Antigen-presenting cells in the thymus include various hematopoietic and nonhematopoietic cells. In addition to cTECs and mTECs, CD11c⁺ DCs and CD19⁺ B cells abundantly express MHC-I molecules and play an important role in antigen presentation for the establishment of T cell self-tolerance in the thymus (Fig. 5 A; Gallegos and Bevan, 2004; Fujihara et al., 2014; Yamano et al., 2015). On the contrary, other thymic cells, including thymocytes and fibroblasts, expressed limited amounts of MHC-I molecules (Fig. 5 A), playing no or a minimal role in inducing the MHC-I–dependent positive selection of CD8⁺ T cells (Anderson et al., 1994; Laufer et al., 1996; Chidgey et al., 1998; Lilic, et al., 2002), although thymocytes could induce the MHC-I–dependent negative selection of neighboring thymocytes (Schönrich et al., 1993; Melichar et al., 2015). To examine the involvement of hematopoietic cells, including DCs and B cells, in thymoproteasome-dependent CD8⁺ T cell production, embryonic thymus lobes were treated with 2′-deoxyguanosine (dGuo) to deplete hematopoietic cells, including thymocytes, DCs, and B cells, and were reconstituted with immature hematopoietic cells isolated from β2-microglobulin (β2m)–deficient mice, which lacked the surface expression of peptide–MHC-I complexes (Koller et al., 1990). Indeed, DCs, B cells, and other hematopoietic cells in the reconstituted thymus were defective in the surface expression of MHC-I (Fig. 5 B), and the surface MHC-I expression in the reconstituted thymus was limited to TECs, including β5t^Venus+ cTECs (Fig. 5 B). We found that the thymus reconstituted with β2m-deficient hematopoietic cells still was significantly impaired in the development of CD4⁻CD8⁺ TCRβ^high thymocytes in β5t-deficient thymus, even in the absence of relB-dependent mTECs (Fig. 5, C and D). The reduction in cell number by the loss of β5t was specific to CD4⁻CD8⁺ TCRβ^high thymocytes, as the numbers of CD4⁺CD8⁺ and CD4⁺CD8⁻ TCRβ^high thymocytes were comparable in the absence or presence of β5t (Fig. 5, C and D). We also noticed that the number of CD4⁻CD8⁺ TCRβ^high thymocytes was reduced by the loss of relB in the thymus (Fig. 5, C and D), which agreed with the reduction of H-2D^b expression by β5t⁺ cTECs in relB-deficient thymus (Fig. 5 B).
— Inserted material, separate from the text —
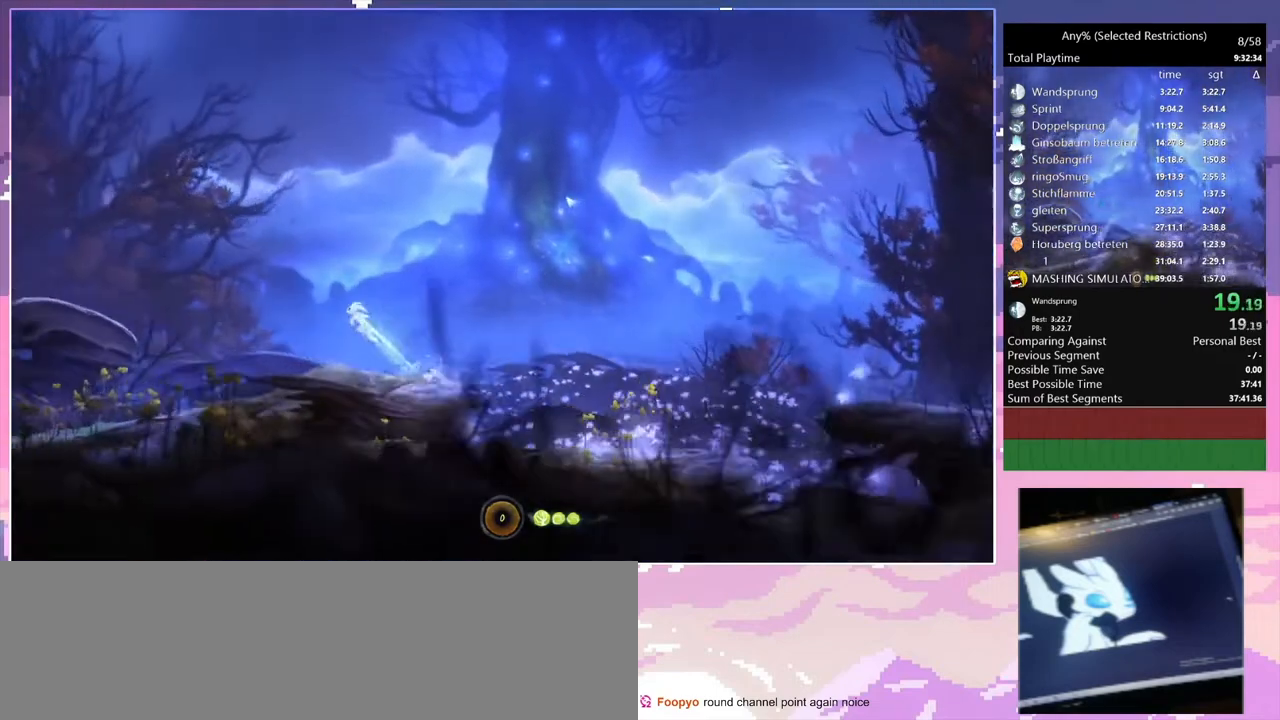
{"keys": ["q"], "events": [[67, "space", "up"]]}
These results indicate that the thymoproteasome expressed by cTECs optimizes CD8⁺ T cell production even in the absence of additional antigen-presenting cells, including mTECs, DCs, and B cells, and in the absence of the thymic medullary microenvironment. The results also reveal that the function of relB in TECs is not limited to the development of mTECs but includes the elevation of cell-surface MHC-I expression in cTECs.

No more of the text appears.